🤖 AI Summary
This work investigates how differential privacy (DP) training alters neural network optimization dynamics, focusing on the effects of gradient clipping and Gaussian noise on stability patterns. We systematically compare standard GD/Adam with their DP variants under both full-batch and mini-batch settings, quantifying training loss evolution, the largest Hessian eigenvalue (sharpness), and edge-of-stability (EoS) behavior. Our analysis reveals that while DP training generally suppresses sharpness and delays or prevents entry into the classical EoS regime, robust EoS-like oscillations persist. Moreover, large learning rates and high privacy budgets enable DP training to approach—or even surpass—conventional stability thresholds. Contrary to the common view of DP as merely “smoothing” optimization, our results demonstrate that it fundamentally reshapes stability boundaries.
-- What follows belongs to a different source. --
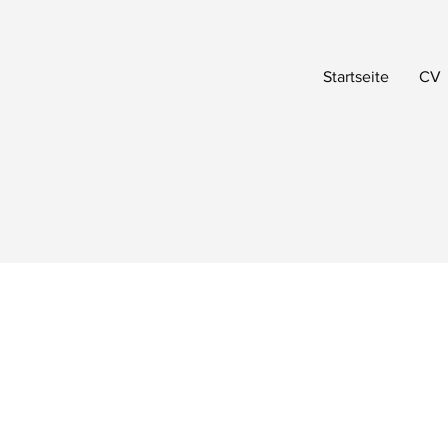
Startseite
CV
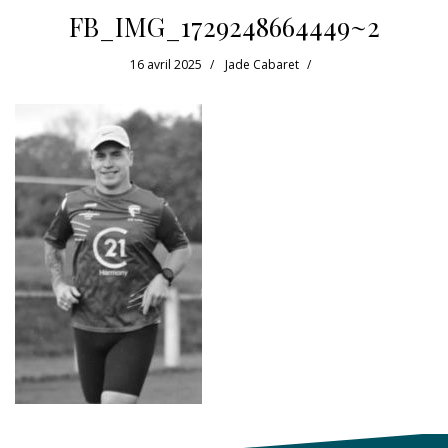
FB_IMG_1729248664449~2
16 avril 2025
Jade Cabaret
This work provides novel theoretical insight and empirical evidence into the privacy–optimization trade-off in deep learning.
📝 Abstract
Deep learning models can reveal sensitive information about individual training examples, and while differential privacy (DP) provides guarantees restricting such leakage, it also alters optimization dynamics in poorly understood ways. We study the training dynamics of neural networks under DP by comparing Gradient Descent (GD), and Adam to their privacy-preserving variants. Prior work shows that these optimizers exhibit distinct stability dynamics: full-batch methods train at the Edge of Stability (EoS), while mini-batch and adaptive methods exhibit analogous edge-of-stability behavior. At these regimes, the training loss and the sharpness--the maximum eigenvalue of the training loss Hessian--exhibit certain characteristic behavior. In DP training, per-example gradient clipping and Gaussian noise modify the update rule, and it is unclear whether these stability patterns persist. We analyze how clipping and noise change sharpness and loss evolution and show that while DP generally reduces the sharpness and can prevent optimizers from fully reaching the classical stability thresholds, patterns from EoS and analogous adaptive methods stability regimes persist, with the largest learning rates and largest privacy budgets approaching, and sometimes exceeding, these thresholds. These findings highlight the unpredictability introduced by DP in neural network optimization.